The T-Bar Row and the dumb bell step ups were the hardest exercises for me in this workout.  I found out I was still pretty fatigued from the T-Bar Rows I'd done in the one on one workout earlier in the week and the minute I had to do them in the circuit seemed like an hour.  While Matthew's attention is on the group, I will say having a group there does make you keep trying for longer than you would alone out of self-pride and not wanting to be the one who quit.

What is a T-Bar Row?  Here's a video of Keith Norris doing a variety of exercises.  At 2:30 he demonstrates the T-Bar Row.

The dumb bell step ups were hard for me because the step was pretty high for my height.  My partner who must have been at least 5'11" had no problems with it.  I'm 5'6".   Matthew said the height shouldn't make that much of a difference with difficulty.  I don't know about that.  If it doesn't, my legs are weak.  **Since posting this initially, Mathew has clarified that he said that the height of the step *DID* make a difference.  I've made the edit, but at the time my workout partner and I believed that he said that it did not, so I labored through the workout thinking it shouldn't, so I can't say that misunderstanding didn't effect my mindset.  I worked in some of the bonus ab wheeling two times during the circuit.  Yes, this is the ab wheel that was all over the infomercials a few years ago.  

The arm straps for the Knee-Ups.

The second bonus was the Ab Strap Knee-Ups.  This looked a bit dangerous to me so I didn't want to try it in the circuit as I figured it might take me the full minute to get my arms in the straps.  I asked Matthew to demonstrate and show me how to do this exercise after the workout ended.  After only a few reps, my abs were done and remained done until my next one on one workout.  

Weekly Paleo Review of Training: 

Time in Gym/Other Activity: Not much to report here other than my yard looks fantastic!  

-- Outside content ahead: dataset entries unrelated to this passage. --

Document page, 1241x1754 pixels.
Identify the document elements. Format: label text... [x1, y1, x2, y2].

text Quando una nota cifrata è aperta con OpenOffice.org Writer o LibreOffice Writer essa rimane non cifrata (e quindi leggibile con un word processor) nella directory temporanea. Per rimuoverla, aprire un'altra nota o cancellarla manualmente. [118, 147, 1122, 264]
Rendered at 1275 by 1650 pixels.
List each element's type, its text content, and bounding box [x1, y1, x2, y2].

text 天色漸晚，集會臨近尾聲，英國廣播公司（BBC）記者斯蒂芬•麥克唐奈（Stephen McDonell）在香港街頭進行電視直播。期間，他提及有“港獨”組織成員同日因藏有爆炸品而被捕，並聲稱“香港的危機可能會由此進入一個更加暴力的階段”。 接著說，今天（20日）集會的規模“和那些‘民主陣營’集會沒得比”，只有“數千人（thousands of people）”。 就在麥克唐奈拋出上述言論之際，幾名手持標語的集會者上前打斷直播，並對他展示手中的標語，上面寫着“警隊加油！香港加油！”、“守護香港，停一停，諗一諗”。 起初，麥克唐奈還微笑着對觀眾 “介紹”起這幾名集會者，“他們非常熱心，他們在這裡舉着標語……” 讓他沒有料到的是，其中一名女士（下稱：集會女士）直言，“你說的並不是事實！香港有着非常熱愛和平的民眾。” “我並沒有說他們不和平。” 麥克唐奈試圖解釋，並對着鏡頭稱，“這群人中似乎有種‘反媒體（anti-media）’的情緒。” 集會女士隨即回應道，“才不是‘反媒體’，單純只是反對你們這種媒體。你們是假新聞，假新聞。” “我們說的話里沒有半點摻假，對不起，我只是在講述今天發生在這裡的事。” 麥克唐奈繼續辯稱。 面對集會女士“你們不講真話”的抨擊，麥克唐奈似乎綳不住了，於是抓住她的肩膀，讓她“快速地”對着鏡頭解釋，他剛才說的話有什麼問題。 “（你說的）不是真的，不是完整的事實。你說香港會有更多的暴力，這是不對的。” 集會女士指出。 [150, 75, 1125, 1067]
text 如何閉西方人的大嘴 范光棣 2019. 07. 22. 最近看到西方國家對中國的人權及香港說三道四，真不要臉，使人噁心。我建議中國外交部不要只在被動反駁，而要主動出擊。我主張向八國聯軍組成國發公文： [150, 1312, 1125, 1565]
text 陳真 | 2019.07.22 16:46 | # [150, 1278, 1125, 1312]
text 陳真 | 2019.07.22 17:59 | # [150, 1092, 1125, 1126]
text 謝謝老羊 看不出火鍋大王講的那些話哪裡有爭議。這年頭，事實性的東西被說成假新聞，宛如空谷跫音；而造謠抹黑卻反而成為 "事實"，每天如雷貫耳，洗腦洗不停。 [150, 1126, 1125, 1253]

Biggest Challenge:  My biggest challenges this week were jumping and getting over my bad attitude.  Whatever you have going on in your life, you can put it aside and/or even channel that bad energy for 30 minutes in the gym.  

Nutrition: I've been more vigilant this week watching my fat intake, per Amy's instructions.  After my one on one workout this week was the first time I've left Efficient Exercise and nearly immediately after leaving I had crazy hunger pains.  

Mood/Attitude:  I left my one on one workout feeling really good.   My mood for the group workout going in was not good.  I was having a bad day for a few personal reasons and I walked into the gym with sad beaten down attitude.  While many times I talk about focusing on yourself and not what others are doing, on this day, it was good to have a group around to keep me accountable to try hard and push myself harder than I would if I went to a gym by myself.